8 U.S.-hired Afghans die in ambush
KABUL, Afghanistan — Eight Afghan men heading to work at a U.S. base Thursday morning were pulled from their car by insurgents, marched to a nearby village and shot in the head, Afghan officials said.
Neither the Taliban nor other insurgent groups claimed responsibility for the killings. But insurgents have for years warned their countrymen not to work for the United States and its allies or for the Afghan government and they have periodically backed up their warnings with violence.
Government officials are a more frequent target, along with Afghan soldiers and police officers. But, as the killings Thursday showed, civilians who work for the coalition are not immune.
The men were killed about a half-mile from Forward Operating Base Shank, a sprawling outpost in Logar province, which abuts Kabul and has emerged as a central battleground in the fight to keep the capital secure from the Taliban.
The eight men, who were in their late teens and early 20s, were temporary laborers on their way to do odd jobs at Shank, which is shared by U.S. and Afghan forces, said Rais Khan Abdulrahimzai, the deputy police chief of Logar.
Like most coalition bases, Shank employs many Afghans, most of them in low-level construction, maintenance and service jobs. The paychecks earned often support extended families, especially in rural Afghanistan, where wage-paying jobs are scarce and poverty is often the norm.
Abdulrahimzai said the men had made a crucial mistake Thursday morning: They had left for work too early, about 6 a.m. It is usually another hour before the Afghan army and police have cleared the road of improvised bombs laid in the night and set up checkpoints intended to keep the Taliban from targeting motorists.
But without the army and police along the road, four fighters on motorcycles were able to accost the eight men as they drove toward Shank, Abdulrahimzai said.

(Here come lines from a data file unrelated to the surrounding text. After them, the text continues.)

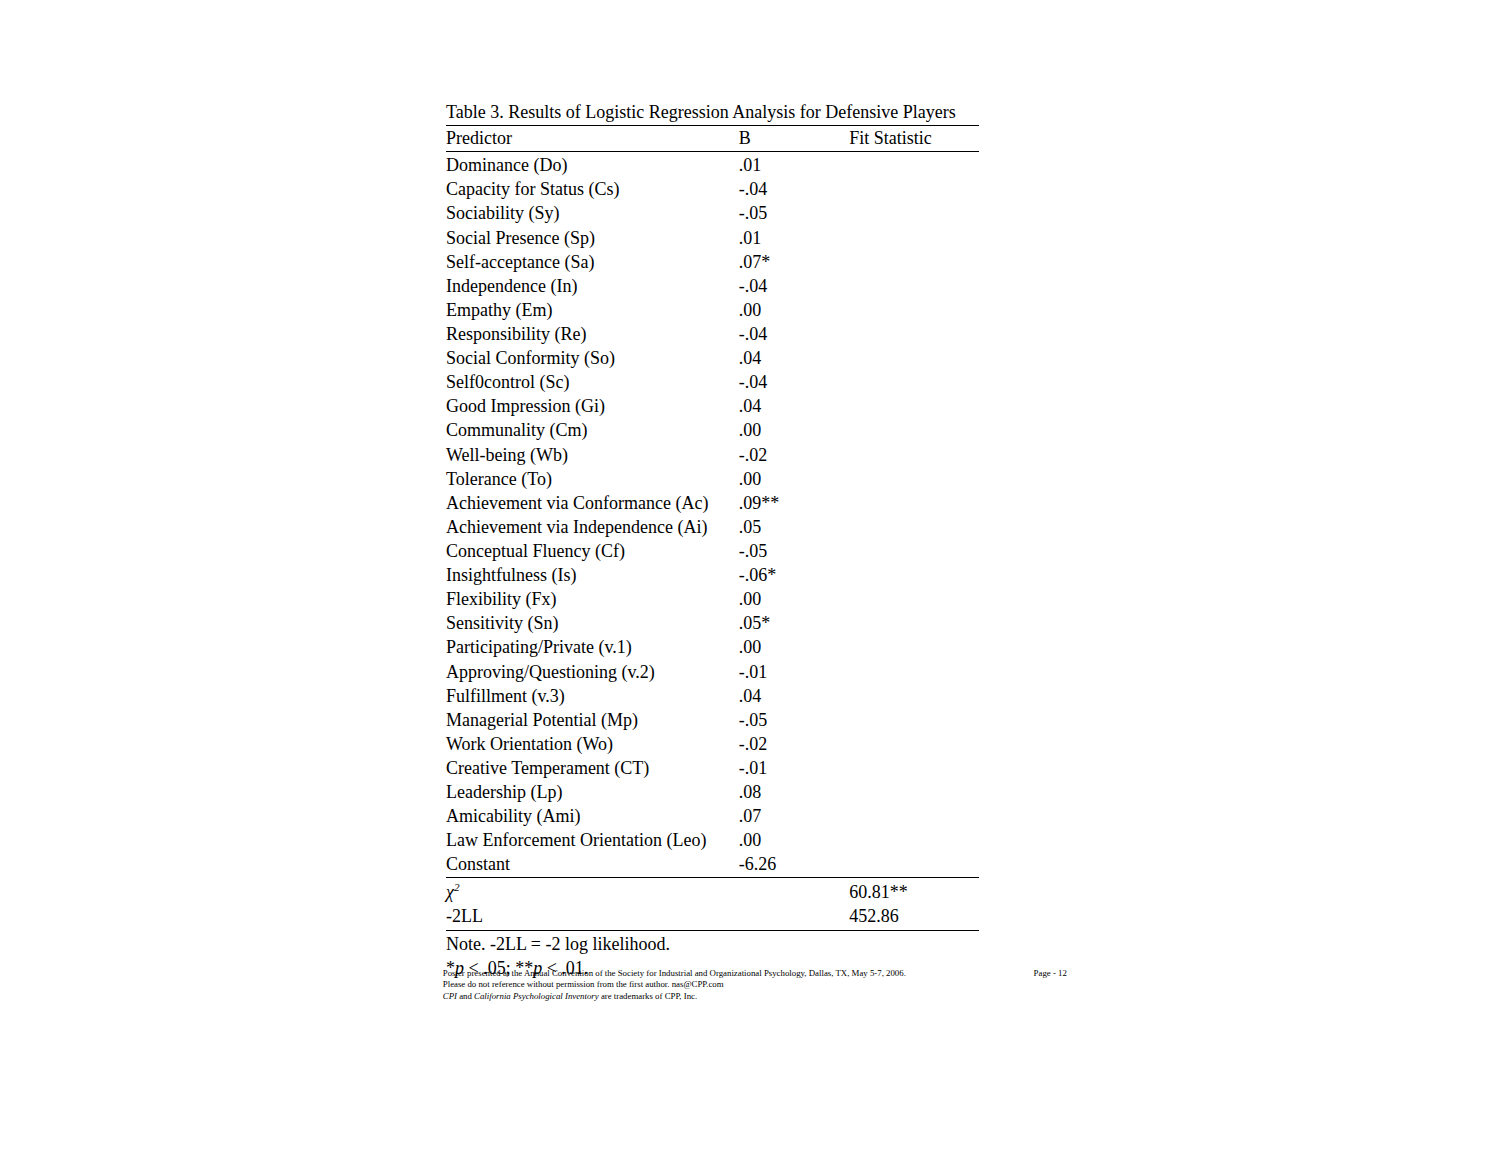Table 3. Results of Logistic Regression Analysis for Defensive Players
| Predictor | B | Fit Statistic |
| --- | --- | --- |
| Dominance (Do) | .01 | |
| Capacity for Status (Cs) | -.04 | |
| Sociability (Sy) | -.05 | |
| Social Presence (Sp) | .01 | |
| Self-acceptance (Sa) | .07* | |
| Independence (In) | -.04 | |
| Empathy (Em) | .00 | |
| Responsibility (Re) | -.04 | |
| Social Conformity (So) | .04 | |
| Self0control (Sc) | -.04 | |
| Good Impression (Gi) | .04 | |
| Communality (Cm) | .00 | |
| Well-being (Wb) | -.02 | |
| Tolerance (To) | .00 | |
| Achievement via Conformance (Ac) | .09** | |
| Achievement via Independence (Ai) | .05 | |
| Conceptual Fluency (Cf) | -.05 | |
| Insightfulness (Is) | -.06* | |
| Flexibility (Fx) | .00 | |
| Sensitivity (Sn) | .05* | |
| Participating/Private (v.1) | .00 | |
| Approving/Questioning (v.2) | -.01 | |
| Fulfillment (v.3) | .04 | |
| Managerial Potential (Mp) | -.05 | |
| Work Orientation (Wo) | -.02 | |
| Creative Temperament (CT) | -.01 | |
| Leadership (Lp) | .08 | |
| Amicability (Ami) | .07 | |
| Law Enforcement Orientation (Leo) | .00 | |
| Constant | -6.26 | |
| χ 2 | | 60.81** |
| -2LL | | 452.86 |
Note. -2LL = -2 log likelihood.
*p < .05; **p < .01.
Page - 12 Poster presented at the Annual Convention of the Society for Industrial and Organizational Psychology, Dallas, TX, May 5-7, 2006. Please do not reference without permission from the first author. nas@CPP.com CPI and California Psychological Inventory are trademarks of CPP, Inc.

The insurgents forced the car off the road and marched the eight laborers a few hundred feet to a village. The men were lined up and killed with shots to the head, Abdulrahimzai said.
Wali Wakil, the chief of Logar’s provincial council, said the grief over the killings was compounded by the fact they had taken place during the Islamic holy month of Ramadan.
“God knows how their families feel,” he said. “They could have waited a bit and tried to go to work a bit late, when the army forces would have been” on the road.